_About this exercise_. Copy the text of each of the records below line for line, keeping every character and break unchanged.

═════ Exercise data

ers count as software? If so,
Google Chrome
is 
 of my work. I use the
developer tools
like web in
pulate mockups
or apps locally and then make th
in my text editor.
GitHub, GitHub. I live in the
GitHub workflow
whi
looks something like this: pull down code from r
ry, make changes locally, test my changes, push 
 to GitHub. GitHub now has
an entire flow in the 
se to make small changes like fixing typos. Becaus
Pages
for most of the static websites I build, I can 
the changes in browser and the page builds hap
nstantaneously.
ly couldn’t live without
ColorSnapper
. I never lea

══════════

_Response_.
ers count as software? If so,
Google Chrome
is 
 of my work. I use the
developer tools
like web in
pulate mockups
or apps locally and then make th
in my text editor.
GitHub, GitHub. I live in the
GitHub workflow
whi
looks something like this: pull down code from r
ry, make changes locally, test my changes, push 
 to GitHub. GitHub now has
an entire flow in the 
se to make small changes like fixing typos. Becaus
Pages
for most of the static websites I build, I can 
the changes in browser and the page builds hap
nstantaneously.
ly couldn’t live without
ColorSnapper
. I never lea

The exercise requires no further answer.